In some regional film industries, schedule breaks are not the norm. Even in big budget productions, the shoots are scheduled non-stop for 30 to 40 days. I come from a more streamlined workspace, IT, where both Saturdays and Sundays are off. To me this is madness.
Schedule breaks are a luxury that big budget productions might not be able to afford. While making your debut film with a low budget, not only can you afford breaks, but it is an advantage that you must make use of.
Breaks Add Creativity
In a full scale production each department has its own personnel. While in a low budget film, you and everyone in your team are going to be doing multiple roles simultaneously. For Munnariv, the 10 people on set did everything from acting to lights, sets and costumes. Doing this continuously for a stretch of time is taxing. Doing any kind of work for 12 hours a day continuously for 10 or 12 days is draining.

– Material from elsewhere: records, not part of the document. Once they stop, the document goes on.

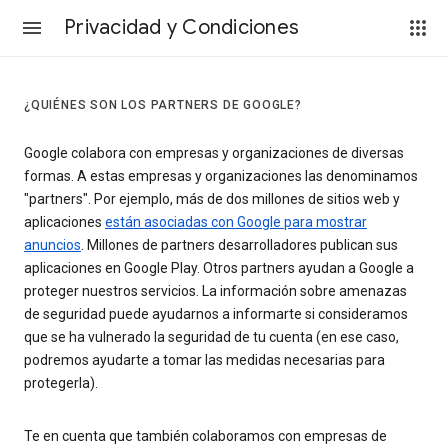
Privacidad y Condiciones
¿QUIÉNES SON LOS PARTNERS DE GOOGLE?
Google colabora con empresas y organizaciones de diversas
formas. A estas empresas y organizaciones las denominamos
"partners". Por ejemplo, más de dos millones de sitios web y
aplicaciones
están asociadas con Google para mostrar
anuncios
. Millones de partners desarrolladores publican sus
aplicaciones en Google Play. Otros partners ayudan a Google a
proteger nuestros servicios. La información sobre amenazas
de seguridad puede ayudarnos a informarte si consideramos
que se ha vulnerado la seguridad de tu cuenta (en ese caso,
podremos ayudarte a tomar las medidas necesarias para
protegerla).
Te en cuenta que también colaboramos con empresas de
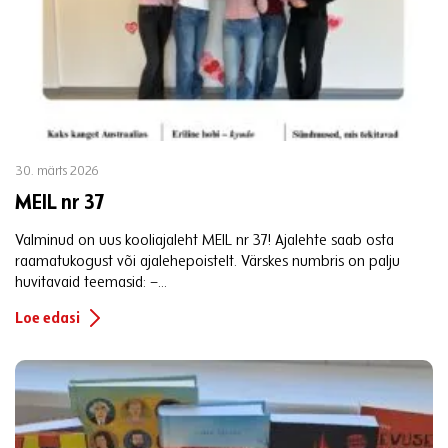
30. märts 2026
MEIL nr 37
Valminud on uus kooliajaleht MEIL nr 37! Ajalehte saab osta
raamatukogust või ajalehepoistelt. Värskes numbris on palju
huvitavaid teemasid: –...
Loe edasi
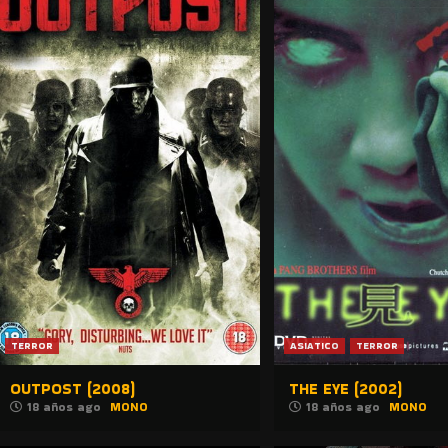
TERROR
ASIATICO
TERROR
OUTPOST (2008)
THE EYE (2002)
18 años ago
MONO
18 años ago
MONO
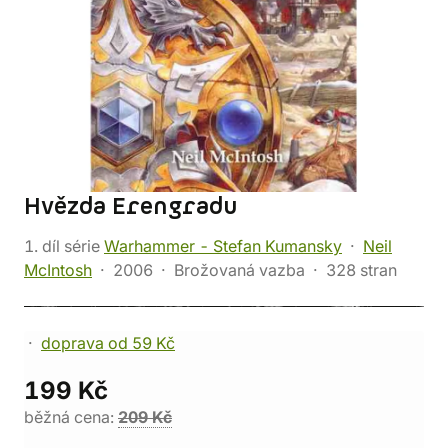
Hvězda Erengradu
1. díl série
Warhammer - Stefan Kumansky
Neil
McIntosh
2006
Brožovaná vazba
328 stran
doprava od 59 Kč
199 Kč
běžná cena:
209 Kč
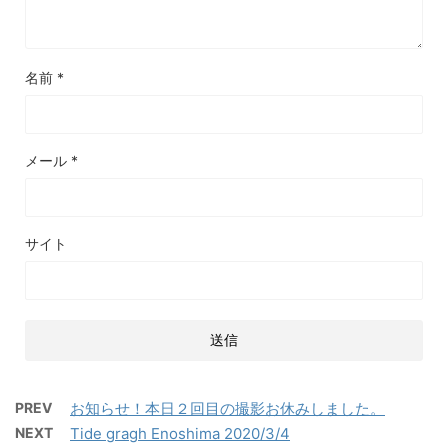
名前
*
メール
*
サイト
PREV
お知らせ！本日２回目の撮影お休みしました。
NEXT
Tide gragh Enoshima 2020/3/4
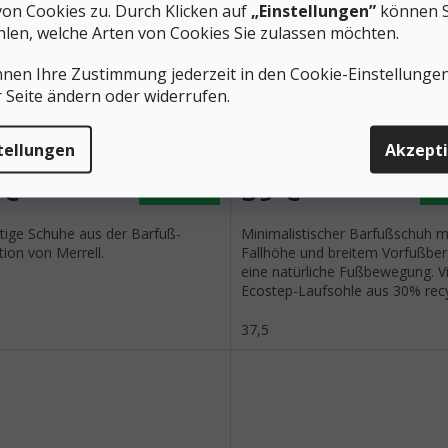
von Cookies zu. Durch Klicken auf
„Einstellungen”
können S
157 €
–38 %
len, welche Arten von Cookies Sie zulassen möchten.
nnen Ihre Zustimmung jederzeit in den Cookie-Einstellunge
ELL Herren Barfußschuhe
MERRELL Damen Barfußsc
r Seite ändern oder widerrufen.
T MID WP oliv/schwarz -
VAPOR GLOVE 6 schwarz - 
Auf Lager
A
tellungen
Akzept
 €
59 €
DETAIL
D
itige Schuhe aus der Barfuß-
Minimalistischer Barfußschuh mi
tion von Merrell.
Fallhöhe und breitem Vorfußber
eine natürliche Fußbewegung. 
Ecostep-Laufsohle aus 30% rec
Gummi.
37,5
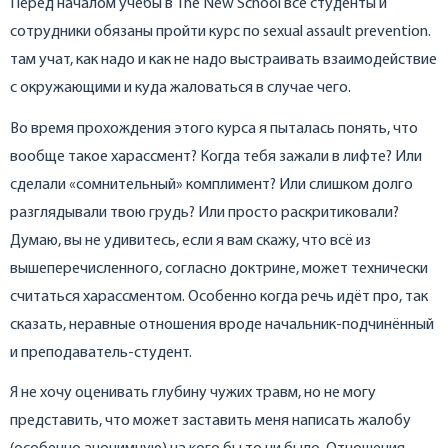
Перед началом учёбы в The New School все студенты и
сотрудники обязаны пройти курс по sexual assault prevention.
там учат, как надо и как не надо выстраивать взаимодействие
с окружающими и куда жаловаться в случае чего.
Во время прохождения этого курса я пыталась понять, что
вообще такое харассмент? Когда тебя зажали в лифте? Или
сделали «сомнительный» комплимент? Или слишком долго
разглядывали твою грудь? Или просто раскритиковали?
Думаю, вы не удивитесь, если я вам скажу, что всё из
вышеперечисленного, согласно доктрине, может технически
считаться харассментом. Особенно когда речь идёт про, так
сказать, неравные отношения вроде начальник-подчинённый
и преподаватель-студент.
Я не хочу оценивать глубину чужих травм, но не могу
представить, что может заставить меня написать жалобу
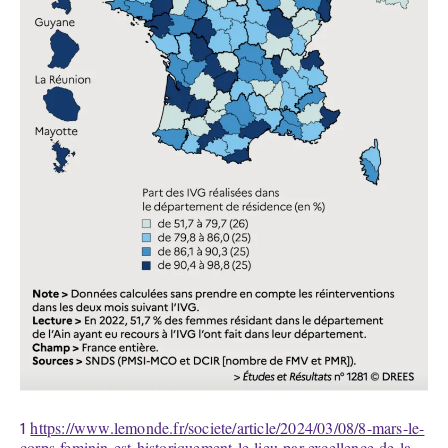
1
https://www.lemonde.fr/societe/article/2024/03/08/8-mars-le-
corps-feminin-est-historiquement-le-lieu-par-excellence-de-la-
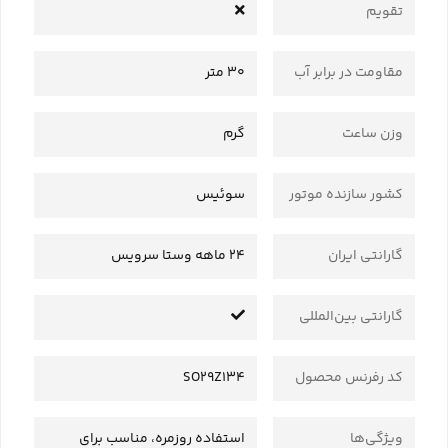
تقویم
مقاومت در برابر آب
30 متر
وزن ساعت
گرم
کشور سازنده موتور
سوئیس
گارانتی ایران
24 ماهه وستا سرویس
گارانتی بین‌المللی
کد رفرنس محصول
SO29Z134
ویژگی‌ها
استفاده روزمره، مناسب برای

Your crew might be ready to push themselves for you. But when the body is tired, the brain shuts off. It does not have enough resources to come up with solutions. You are always facing challenges when on set. The creativity with which you solve those challenges is the creativity you see on screen. (If you did your job properly in preproduction, then a lot of it would have been made earlier, when you had time to think and decided clearly.)
Breaks Reduce Expenses
Besides giving you the time to recharge, breaks give you time to analyse what you have made so far. If you are yourself the editor, or if you have someone editing, during the breaks you can quickly put together an assembly cut and ‘see’ what you have shot, as opposed to the film in your head.
For long production, the director gets to see what he/she has shot only after the production has wrapped. Even when there are spot editors, or an editor editing in parallel. In case they missed something, or if in the edit they feel that an additional pickup shot can enhance the story, then they have to reassemble the whole team and plan a reshoot.

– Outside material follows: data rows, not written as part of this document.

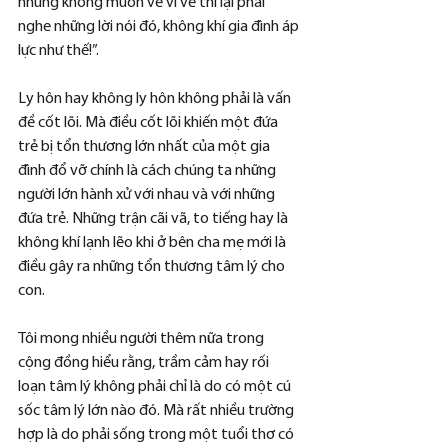
nhưng không muốn về vì về thì lại phải 
nghe những lời nói đó, không khí gia đình áp 
lực như thế!”.
Ly hôn hay không ly hôn không phải là vấn 
đề cốt lõi. Mà điều cốt lõi khiến một đứa 
trẻ bị tổn thương lớn nhất của một gia 
đình đổ vỡ chính là cách chúng ta những 
người lớn hành xử với nhau và với những 
đứa trẻ. Những trận cãi vã, to tiếng hay là 
không khí lạnh lẽo khi ở bên cha mẹ mới là 
điều gây ra những tổn thương tâm lý cho 
con.
Tôi mong nhiều người thêm nữa trong 
cộng đồng hiểu rằng, trầm cảm hay rối 
loạn tâm lý không phải chỉ là do có một cú 
sốc tâm lý lớn nào đó. Mà rất nhiều trường 
hợp là do phải sống trong một tuổi thơ có 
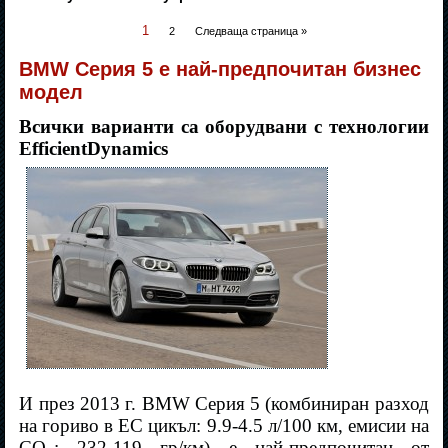
1
2
Следваща страница »
BMW Серия 5 е най-предпочитан бизнес
модел
Всички варианти са оборудвани с технологии
EfficientDynamics
И през 2013 г. BMW Серия 5 (комбиниран разход
на гориво в ЕС цикъл: 9.9-4.5 л/100 км, емисии на
CO
: 232-119 гр/км) е най-предпочитан от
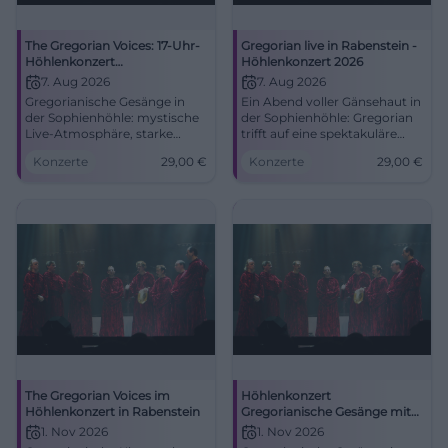
The Gregorian Voices: 17-Uhr-
Gregorian live in Rabenstein -
Höhlenkonzert
Höhlenkonzert 2026
Gregorianische Gesänge
7. Aug 2026
7. Aug 2026
Gregorianische Gesänge in
Ein Abend voller Gänsehaut in
der Sophienhöhle: mystische
der Sophienhöhle: Gregorian
Live-Atmosphäre, starke
trifft auf eine spektakuläre
Stimmen und Höhlenakustik
Höhlenkulisse. Am 7. August
Konzerte
29,00
€
Konzerte
29,00
€
am 07.08.2026. Jetzt
2026 um 20:00 Uhr, Tickets ab
entdecken! #Rabenstein
29 Euro. #LiveErlebnis
The Gregorian Voices im
Höhlenkonzert
Höhlenkonzert in Rabenstein
Gregorianische Gesänge mit
The Gregorian Voices in
1. Nov 2026
1. Nov 2026
Rabenstein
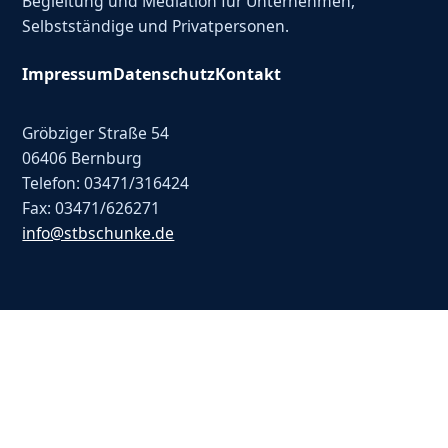
Begleitung und Mediation für Unternehmen,
Selbstständige und Privatpersonen.
Impressum
Datenschutz
Kontakt
Gröbziger Straße 54
06406 Bernburg
Telefon: 03471/316424
Fax: 03471/626271
info@stbschunke.de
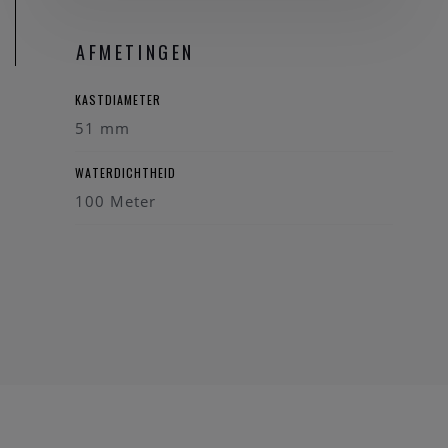
AFMETINGEN
KASTDIAMETER
51 mm
WATERDICHTHEID
100 Meter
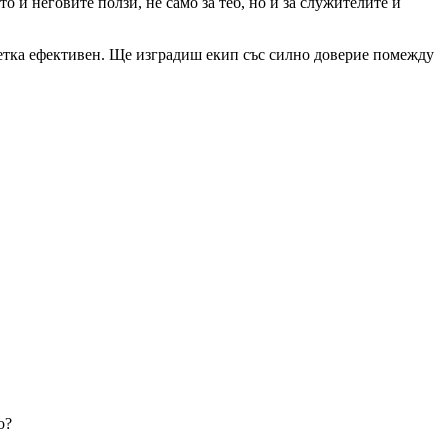
 и неговите ползи, не само за теб, но и за служителите и
сметка ефективен. Ще изградиш екип със силно доверие помежду
ло?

“Taking breaks is a luxury that even big budget productions can’t afford, but you can. Use it well.”
At times one additional shot of an actor looking this way or that way can make the edit flow smoother. It can keep the audience engaged. Though there are always ways to work around something, when you know this while you are in production, it is a simple matter to capture this. It is no extra effort for anyone.
Greasing The Engine
Besides missed shot, there are always other problems coming up during production. There could be problems with an actor’s availability, a location might have fallen off at the last minute, you might have missed a scene and so on.

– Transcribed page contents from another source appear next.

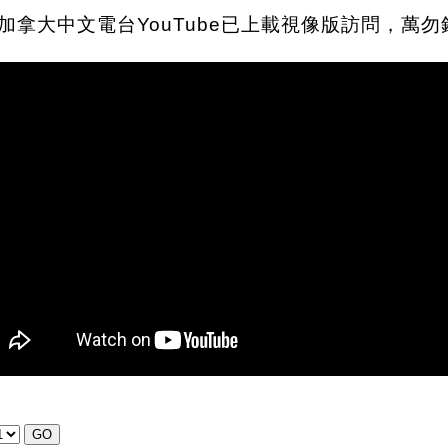
加拿大中文電台YouTube已上載視像版訪問，萬勿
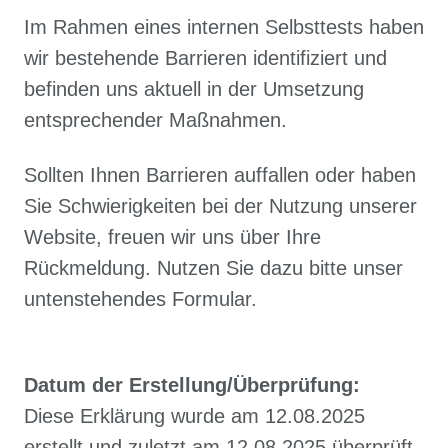
Im Rahmen eines internen Selbsttests haben
wir bestehende Barrieren identifiziert und
befinden uns aktuell in der Umsetzung
entsprechender Maßnahmen.
Sollten Ihnen Barrieren auffallen oder haben
Sie Schwierigkeiten bei der Nutzung unserer
Website, freuen wir uns über Ihre
Rückmeldung. Nutzen Sie dazu bitte unser
untenstehendes Formular.
Datum der Erstellung/Überprüfung:
Diese Erklärung wurde am 12.08.2025
erstellt und zuletzt am 12.08.2025 überprüft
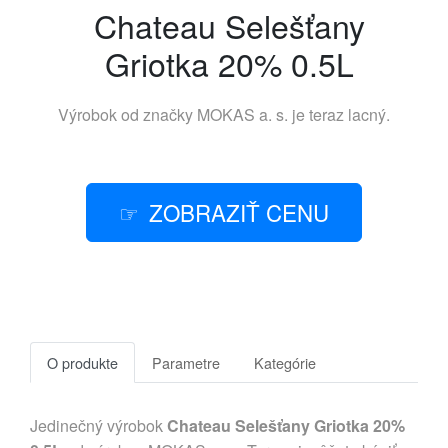
Chateau Selešťany
Griotka 20% 0.5L
Výrobok od značky
MOKAS a. s.
je teraz lacný.
ZOBRAZIŤ CENU
O produkte
Parametre
Kategórie
Jedinečný výrobok
Chateau Selešťany Griotka 20%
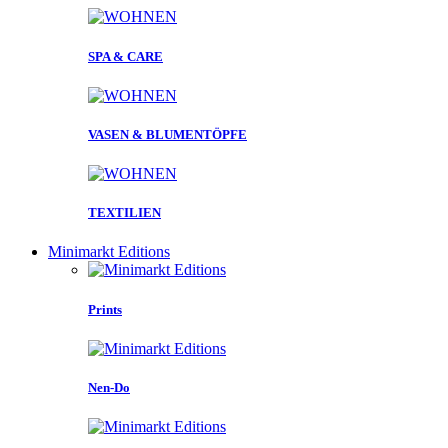
SPA & CARE
VASEN & BLUMENTÖPFE
TEXTILIEN
Minimarkt Editions
Prints
Nen-Do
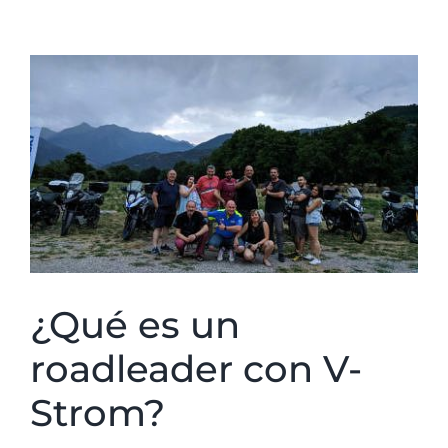
Ver
imagen
más
grande
¿Qué es un
roadleader con V-
Strom?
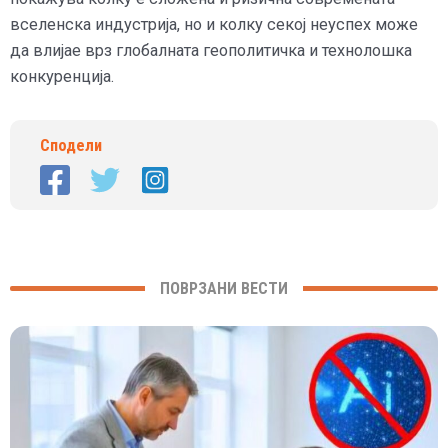
вселенска индустрија, но и колку секој неуспех може
да влијае врз глобалната геополитичка и технолошка
конкуренција.
Сподели
ПОВРЗАНИ ВЕСТИ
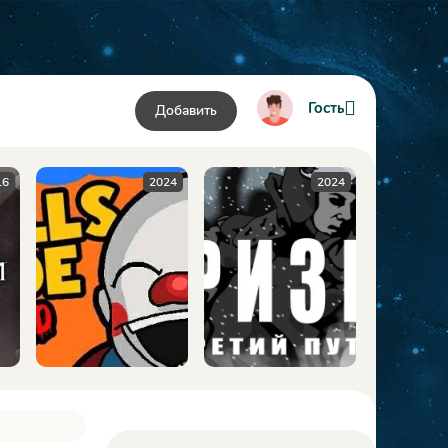
Гость
Добавить
2024
2024
2009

When the production is running it is like a train at full speed. Halting at a station lets you check in on the brakes, the engines, the wheels. A throwaway act like greasing a joint might not seem like much. But if such corrections are not done on time, the whole train can get derailed.
“Remember, a finished product is better than no product.”
You might have to recast an actor, replace a torn dress, reschedule and so on. Breaks give you time to regroup and solve issues; to take a breather from the rolling high speed train and think clearly. Other problems will rise again as the schedule restarts. You know you can tackle them when you have breaks planned in advance.
Even if it is just a two days break, it lets you rest, solve problems, and gets you ready to be back on set. Do you agree?